Humor gegen die Trauer

Eine Kritik zu Comedy Queen-
(Trigger Warnung: Depressionen/Suizid)

Im Radio ertönt das Lied „Take Me Home, Country Roads“, und plötzlich überkommt Sasha all der Schmerz. Es war das Lieblingslied ihrer Mutter, die sich vor einigen Monaten nach langer Depression das Leben nahm, und vor Sashas inneren Auge spielen sich Szenen von früher ab, wo alles noch gut schien. Schnell rennt sie auf Toilette und legt sich flach auf den Boden, denn so fließen die Tränen wieder zurück ins Auge, hat Sasha rausgefunden. Und Weinen ist das Letzte was sie möchte, denn ihre Mutter weinte immer, und Sashas größtes Vorhaben ist anders zu werden als ihre Mutter - um zu überleben.

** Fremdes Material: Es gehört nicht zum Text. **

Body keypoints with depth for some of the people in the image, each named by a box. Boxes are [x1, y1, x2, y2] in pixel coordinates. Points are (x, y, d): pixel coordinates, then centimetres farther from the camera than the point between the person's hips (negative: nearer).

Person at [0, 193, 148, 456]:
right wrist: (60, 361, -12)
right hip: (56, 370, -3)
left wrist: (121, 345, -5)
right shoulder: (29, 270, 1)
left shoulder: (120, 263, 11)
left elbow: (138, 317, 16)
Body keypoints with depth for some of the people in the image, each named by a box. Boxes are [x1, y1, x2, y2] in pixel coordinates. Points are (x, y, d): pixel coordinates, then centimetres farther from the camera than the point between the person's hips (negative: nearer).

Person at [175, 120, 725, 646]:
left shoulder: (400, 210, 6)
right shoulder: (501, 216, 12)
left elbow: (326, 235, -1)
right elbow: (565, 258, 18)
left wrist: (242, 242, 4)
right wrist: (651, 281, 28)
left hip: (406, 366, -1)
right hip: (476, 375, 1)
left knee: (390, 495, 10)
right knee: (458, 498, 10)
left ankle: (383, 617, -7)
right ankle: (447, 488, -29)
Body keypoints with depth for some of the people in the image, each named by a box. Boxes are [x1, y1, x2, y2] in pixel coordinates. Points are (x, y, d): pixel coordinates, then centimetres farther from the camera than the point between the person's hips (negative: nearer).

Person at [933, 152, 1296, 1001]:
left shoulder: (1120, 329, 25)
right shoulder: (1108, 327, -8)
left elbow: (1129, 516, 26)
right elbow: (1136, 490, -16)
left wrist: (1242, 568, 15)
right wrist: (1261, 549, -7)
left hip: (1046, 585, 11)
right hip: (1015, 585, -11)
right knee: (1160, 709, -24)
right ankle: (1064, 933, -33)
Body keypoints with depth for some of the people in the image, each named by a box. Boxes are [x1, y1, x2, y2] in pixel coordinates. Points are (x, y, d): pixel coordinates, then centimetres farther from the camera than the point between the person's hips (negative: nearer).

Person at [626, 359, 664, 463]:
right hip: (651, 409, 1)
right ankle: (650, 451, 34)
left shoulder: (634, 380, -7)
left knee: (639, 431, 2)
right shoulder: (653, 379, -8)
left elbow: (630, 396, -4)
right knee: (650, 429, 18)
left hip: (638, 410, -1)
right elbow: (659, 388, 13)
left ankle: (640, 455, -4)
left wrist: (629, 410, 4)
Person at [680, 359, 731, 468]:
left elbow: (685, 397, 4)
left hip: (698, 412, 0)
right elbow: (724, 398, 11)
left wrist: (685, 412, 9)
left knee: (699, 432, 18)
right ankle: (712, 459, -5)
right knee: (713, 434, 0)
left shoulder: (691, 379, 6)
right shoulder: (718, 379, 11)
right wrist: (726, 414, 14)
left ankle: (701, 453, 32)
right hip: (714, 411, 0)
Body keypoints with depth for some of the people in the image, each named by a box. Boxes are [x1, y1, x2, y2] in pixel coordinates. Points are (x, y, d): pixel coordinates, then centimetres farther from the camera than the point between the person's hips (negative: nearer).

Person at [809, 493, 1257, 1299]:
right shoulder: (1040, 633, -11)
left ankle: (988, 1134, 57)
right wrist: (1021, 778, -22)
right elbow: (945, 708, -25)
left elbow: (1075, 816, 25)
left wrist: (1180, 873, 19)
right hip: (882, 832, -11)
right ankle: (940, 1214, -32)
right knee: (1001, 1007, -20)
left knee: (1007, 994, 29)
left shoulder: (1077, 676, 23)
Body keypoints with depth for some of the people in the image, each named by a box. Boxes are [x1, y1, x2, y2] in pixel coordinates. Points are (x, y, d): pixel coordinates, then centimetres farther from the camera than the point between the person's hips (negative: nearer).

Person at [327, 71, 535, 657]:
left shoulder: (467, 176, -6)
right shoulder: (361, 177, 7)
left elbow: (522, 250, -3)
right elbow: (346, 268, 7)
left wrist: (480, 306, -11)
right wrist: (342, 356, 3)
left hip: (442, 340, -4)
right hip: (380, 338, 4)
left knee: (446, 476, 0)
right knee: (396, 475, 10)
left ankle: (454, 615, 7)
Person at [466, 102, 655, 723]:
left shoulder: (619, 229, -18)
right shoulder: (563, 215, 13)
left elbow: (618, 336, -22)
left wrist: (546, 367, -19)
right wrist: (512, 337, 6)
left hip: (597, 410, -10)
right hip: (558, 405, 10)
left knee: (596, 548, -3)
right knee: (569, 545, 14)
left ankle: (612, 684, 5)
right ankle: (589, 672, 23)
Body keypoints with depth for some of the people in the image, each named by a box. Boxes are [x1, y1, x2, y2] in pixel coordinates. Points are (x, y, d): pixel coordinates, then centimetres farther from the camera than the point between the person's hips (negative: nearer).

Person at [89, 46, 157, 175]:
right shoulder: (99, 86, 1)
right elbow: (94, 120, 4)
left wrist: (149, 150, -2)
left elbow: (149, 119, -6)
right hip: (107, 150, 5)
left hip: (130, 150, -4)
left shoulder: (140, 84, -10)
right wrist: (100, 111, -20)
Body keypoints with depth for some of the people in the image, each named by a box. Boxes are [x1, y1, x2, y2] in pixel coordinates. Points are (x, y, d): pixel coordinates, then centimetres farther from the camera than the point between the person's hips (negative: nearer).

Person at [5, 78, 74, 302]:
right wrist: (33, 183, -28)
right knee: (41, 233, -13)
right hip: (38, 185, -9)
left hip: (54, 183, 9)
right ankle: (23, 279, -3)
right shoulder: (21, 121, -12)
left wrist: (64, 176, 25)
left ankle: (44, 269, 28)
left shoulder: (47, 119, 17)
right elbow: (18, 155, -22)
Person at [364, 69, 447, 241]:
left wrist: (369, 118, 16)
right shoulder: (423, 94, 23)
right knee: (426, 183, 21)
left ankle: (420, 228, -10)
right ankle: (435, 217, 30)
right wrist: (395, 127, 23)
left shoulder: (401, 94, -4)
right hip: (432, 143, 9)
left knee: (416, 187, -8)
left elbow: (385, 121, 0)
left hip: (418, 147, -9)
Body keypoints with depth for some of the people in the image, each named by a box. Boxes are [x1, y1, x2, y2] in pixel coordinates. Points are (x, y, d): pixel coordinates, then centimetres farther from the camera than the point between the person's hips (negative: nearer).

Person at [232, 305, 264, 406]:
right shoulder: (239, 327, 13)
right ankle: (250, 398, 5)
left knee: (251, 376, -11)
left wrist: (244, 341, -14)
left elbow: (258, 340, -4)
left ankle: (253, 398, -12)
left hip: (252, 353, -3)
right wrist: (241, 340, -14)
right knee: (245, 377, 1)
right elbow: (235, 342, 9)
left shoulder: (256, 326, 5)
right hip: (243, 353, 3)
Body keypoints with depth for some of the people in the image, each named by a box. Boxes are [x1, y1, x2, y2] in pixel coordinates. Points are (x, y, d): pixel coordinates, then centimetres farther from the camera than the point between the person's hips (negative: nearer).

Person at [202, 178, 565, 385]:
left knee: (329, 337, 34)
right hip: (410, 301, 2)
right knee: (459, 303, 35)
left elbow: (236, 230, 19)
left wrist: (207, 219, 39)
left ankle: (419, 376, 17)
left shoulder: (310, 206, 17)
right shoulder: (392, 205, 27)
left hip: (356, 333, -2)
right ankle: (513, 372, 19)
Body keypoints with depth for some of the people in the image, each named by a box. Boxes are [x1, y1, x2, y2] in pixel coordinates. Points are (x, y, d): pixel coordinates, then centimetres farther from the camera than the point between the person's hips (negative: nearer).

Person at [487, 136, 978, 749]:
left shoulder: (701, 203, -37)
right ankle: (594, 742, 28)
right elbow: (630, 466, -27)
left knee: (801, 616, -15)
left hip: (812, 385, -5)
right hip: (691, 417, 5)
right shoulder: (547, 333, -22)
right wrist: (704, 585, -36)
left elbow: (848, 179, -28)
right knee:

Dafür erstellt Sasha eine Liste, was alles zu tun ist, um nicht so zu werden wie ihre Mutter. Ganz klar an erster Stelle: Haare abrasieren. Und nie wieder Bücher lesen, denn das tat ihre Mutter den ganzen Tag. Sich außerdem nie um ein lebendes Wesen kümmern, und am allerwichtigsten: eine Stand-Up-Comedian werden, damit Sashas Vater endlich wieder Lachen kann.
Nach „Min lilla syster“, der 2015 den Gläserner Bären bekam, ist „Comedy Queen“ bereits der zweite Langfilm von Regisseurin Sanna Lenken im Generations Programm. Und ähnlich wie bei „Min lilla syster“ berührt „Comedy Queen“ durch eine herzzerreißende Geschichte, wunderbar filmtauglich aufarbeitet. Dem Film mangelt es an nichts, durch die Mischung aus viel Humor, aber auch sehr ernsten Momenten wird das Publikum in den Bann gezogen. Man kann sich in Sasha hineinversetzten und fühlt jede ihrer Emotionen mit, sodass am Ende sicherlich nicht nur bei mir die ein oder andere Träne floss. Besonders die Hauptdarstellerin Sigrid Johnson macht dabei einen unfassbar guten Job und bringt Sashas Umgang mit der Trauer sehr eindrücklich auf die Leinwand.

Musik und Kameraführung sind stimmig und tragen zur Ausdrucksstärke des Filmes bei. Man erkennt schnell, dass „Comedy Queen“ im Gegensatz zu den „typischen Generations-Filmen“ keine Low-Budget Produktion ist, wogegen natürlich nichts einzuwenden ist und wodurch sich der Film von seiner diesjährigen Konkurrenz etwas abhebt.

Depressionen und Suizid der eigenen Mutter - eine ernste und sehr schwere Thematik - die „Comedy Queen“ sehr leichtfüßig aufarbeitet. Vielleicht manchmal etwas zu filmisch, denn obwohl der Umgang der Hinterbliebenen mit dem Tod eines Familienmitglieds sehr real und vielfältig gezeigt wird, besitzt der Film eine klassische dramaturgische Entwicklung: Eine aufbauende Handlung hin zu dem einen Moment, an dem alles zusammenkommt. Danach eine Peripetie und ein Ende, an dem doch alles irgendwie gut zu werden scheint. Doch das Thema in einer Geschichte zu verpacken, die gerne angeschaut wird, hilft vielleicht auch mehr bei der Enttabuisierung von Depressionen als die reine Darstellung der Thematik. Und dies als Filmemacher:in zu schaffen ist immerhin auch eine hervorzuhebende Leistung.

Comedy Queen“ ist ein Film für Groß und Klein, der ein ernstes und wichtiges Thema familiengerecht aufarbeitet. Das Publikum kann lachen, weinen und mitfühlen, und bekommt gleichzeitig einen kleinen Anstoß dazu zu hinterfragen, wie in unserer Gesellschaft mit psychischen Erkrankungen umgegangen wird. Meiner Meinung nach ein verdienter Gewinner des Gläsernen Bären der Kinderjury.